Memory keeps long-held resentments inflamed. It occludes new information and holds old rages captive until they fester. Chopra advises the victimized to follow Mahatma Gandhi's manner of inner guidance to "integrate old hurts and new experiences". (p 131) If we choose the intent to forgive and heal, new energies come in. We must patiently discard masks and be willing to be touched by beauty and truth.

Chopra rues the impotence of the churches in the US to bring war to an end. More believers are convinced that "God supports war and is on the side of America." They avoid self-confrontation, judge others outside the Christian faith as sinners and claim to be on the one and only correct path.
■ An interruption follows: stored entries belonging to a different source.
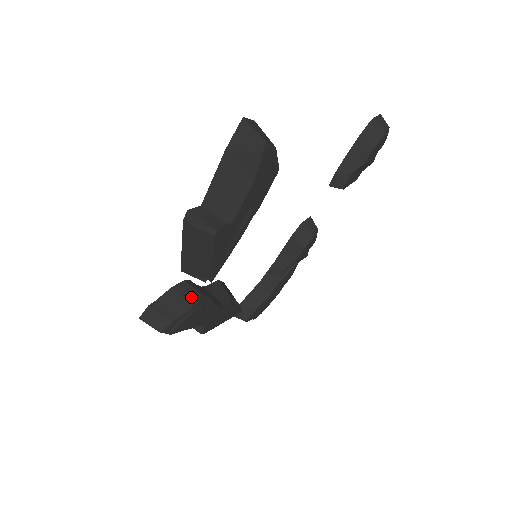
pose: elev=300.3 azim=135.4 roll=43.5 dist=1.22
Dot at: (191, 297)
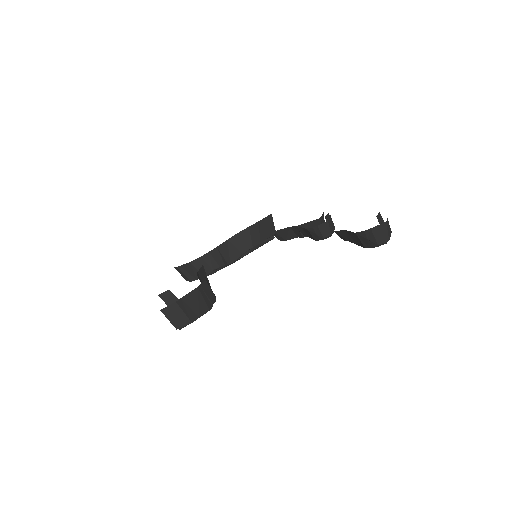
Dot at: occluded
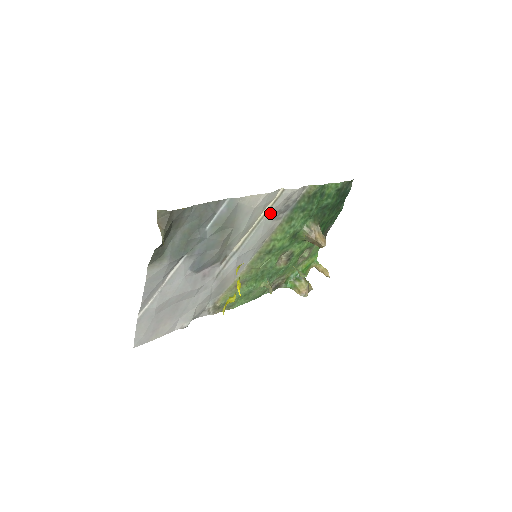
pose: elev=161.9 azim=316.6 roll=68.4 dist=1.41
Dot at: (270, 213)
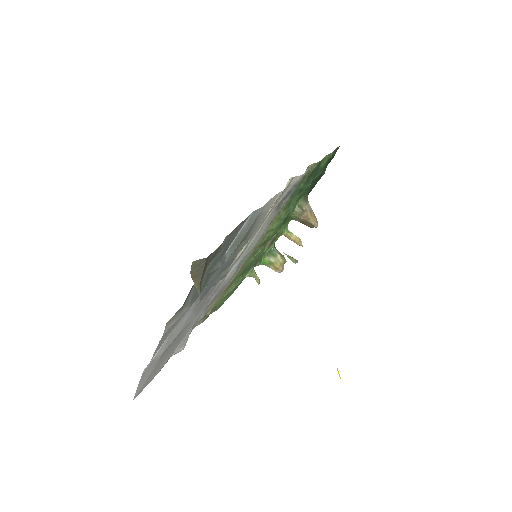
Dot at: (275, 207)
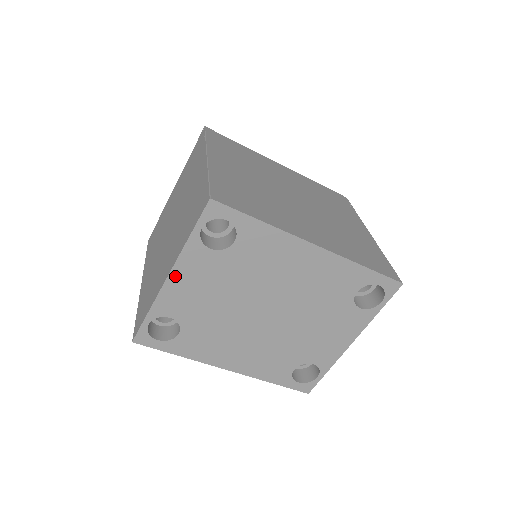
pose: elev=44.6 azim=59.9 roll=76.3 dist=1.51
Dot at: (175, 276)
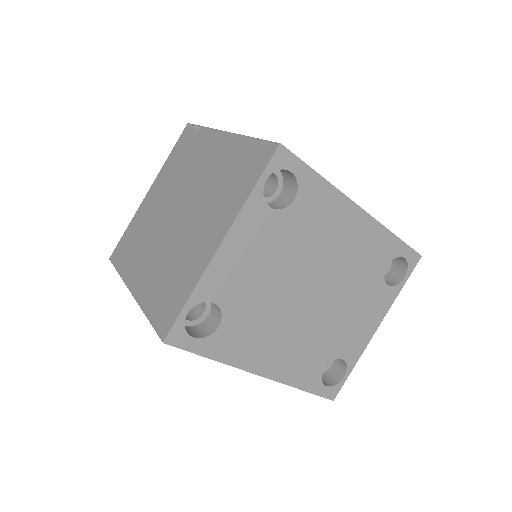
Dot at: (229, 243)
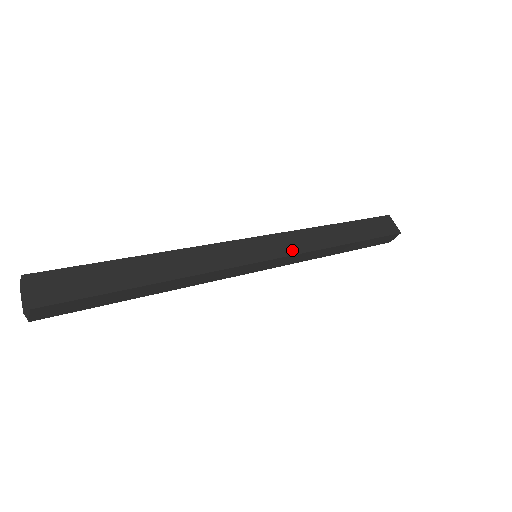
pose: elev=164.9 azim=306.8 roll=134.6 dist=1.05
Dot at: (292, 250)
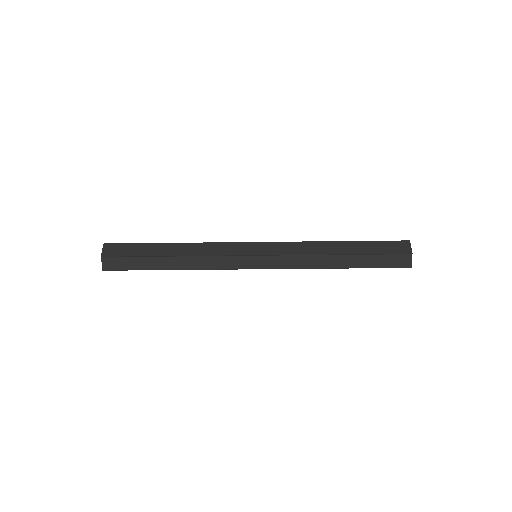
Dot at: (280, 244)
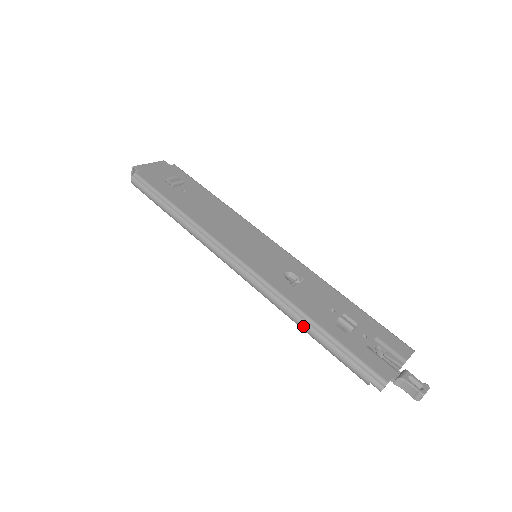
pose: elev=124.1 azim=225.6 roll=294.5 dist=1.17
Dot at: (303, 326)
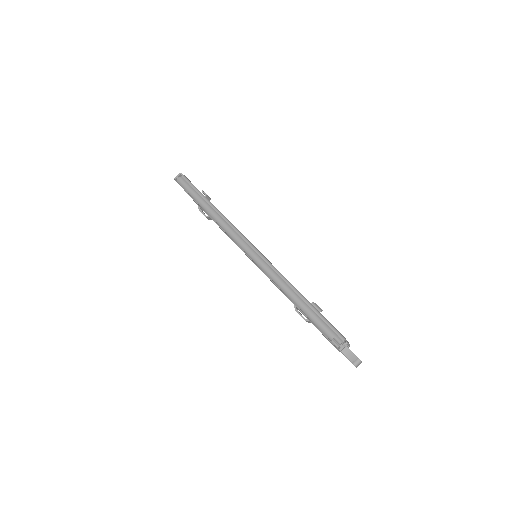
Dot at: (293, 294)
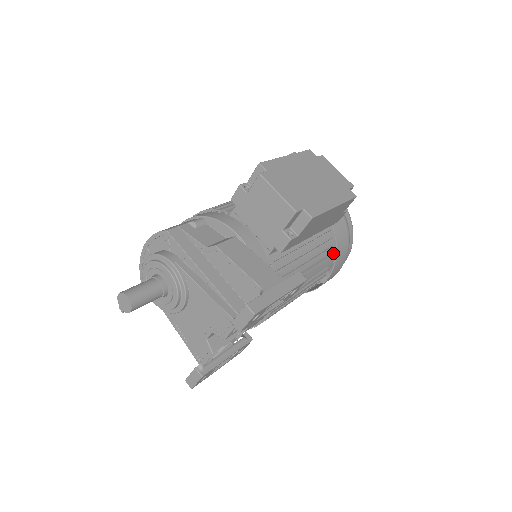
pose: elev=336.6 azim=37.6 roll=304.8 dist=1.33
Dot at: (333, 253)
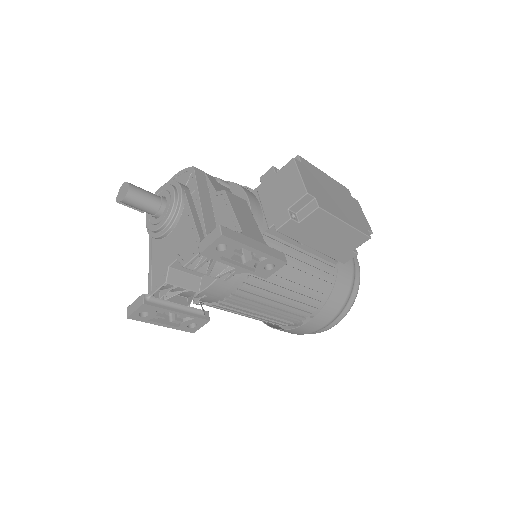
Dot at: (327, 297)
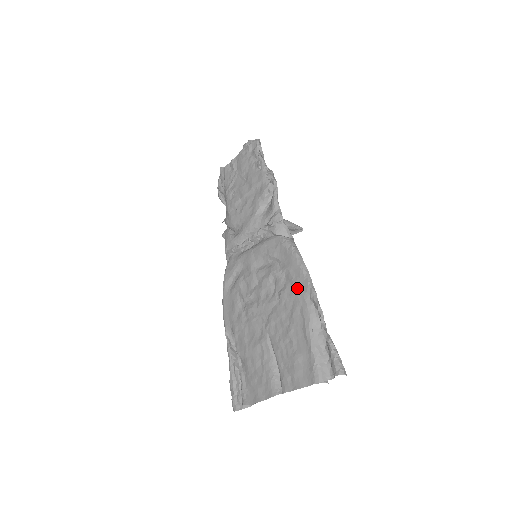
In the least evolved state of consciousness, God appears harsh, unyielding and vengeful. In the next stage, He is comfortable with violence to secure land, money and power for the "chosen ones". In stage three, He is kind and lenient but does not welcome humans as "co-creators of their own reality". The God of stage four is a mysterious presence who is revealed through insight, but cannot resolve war because believers are detached from others. The stage five God is a pure creator unable to change the world. In stage six, God is grace personified and has vehicles in the form of saints and visionaries. At the capstone of evolution, God loses attributes and presides over a completely unified world that is beyond opposites. This state is described in the Rig Veda as one where "no one is ever at war with anyone else". (p 168)

Chopra addresses peacemakers not to ignore the inhuman cruelty of jihadis. Terrorists create a false sense of self as virtuous and utopian due to ideology. A rival brand of ideology has arisen in the form of fundamental Christianity. Both show no mercy in the holy war to wipe out "evil". In the absence of distorting authorities and ideologies, "the natural course of awareness is deep need for love". (p 185) Love will endure much longer than terrorism.
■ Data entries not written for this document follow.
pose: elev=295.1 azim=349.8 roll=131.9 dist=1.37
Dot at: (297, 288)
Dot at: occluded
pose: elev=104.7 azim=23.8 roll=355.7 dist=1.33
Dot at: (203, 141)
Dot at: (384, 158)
The current style of diplomatic negotiations comes in for criticism from Chopra. Opponents pretend to be friends across the table but remain enemies in their hearts with no fundamental respect for each other. Genuine forgiveness, of the sort that Japan displayed for the US since World War II, has healing power. It clears the obstacles that prevent love from coming through and establishes an emotional comfort-level based on trust.
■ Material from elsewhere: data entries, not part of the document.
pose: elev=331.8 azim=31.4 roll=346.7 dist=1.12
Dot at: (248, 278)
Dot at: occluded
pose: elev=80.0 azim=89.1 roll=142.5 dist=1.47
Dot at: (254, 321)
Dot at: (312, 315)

Hope for peace has often been a cloak for violence. Chopra insists that war and pummeling adversaries to submission never yield real peace. Violence "pollutes the emotional body" to imagine dangers and threats everywhere. Wars are in fact "eruptions from the unconscious" loaded with fear and anger. Contrary to the likening of homo sapiens to beasts, humans are not hard-wired to go to war. Sharing, altruism and other higher emotions are very much present in us and actually have survival benefits. Compassion is the innate quality that could save humanity from mechanized death and violence. The body at peace is less burdened with random uncontrollable stress and has stronger immune systems. The key is to "find a spiritual center, a core, and hold on to it". (p208)

At the bottom, a violent person is hopeless, living in an environment where hopelessness is a daily fact. Only a form of suffering can motivate someone to desperate measures. Chopra offers real hope founded on "self-knowledge". It uncovers denial, inspires an end to apathy or emotional numbness, and assists in relating to the world through soul rather than trauma. Absolute consciousness is connecting to pure being. Our task is to find "the timeless region, that seed ground beyond right and wrong, where you add to the peace of the world". (p 235)

Devoid of claims to originality of thought, Chopra has masterfully distilled timeless wisdom in this easily comprehensible book that proposes alternatives to activist and humanitarian approaches to peace. To the heedless world, the endorsement I can humbly submit is: read it and be transformed.

Peace is the Way. Bringing War and Violence to an End by Deepak Chopra. Random House, London, 2005. ISBN: 1-8441-3019-3. Price: US$23, 264 pages.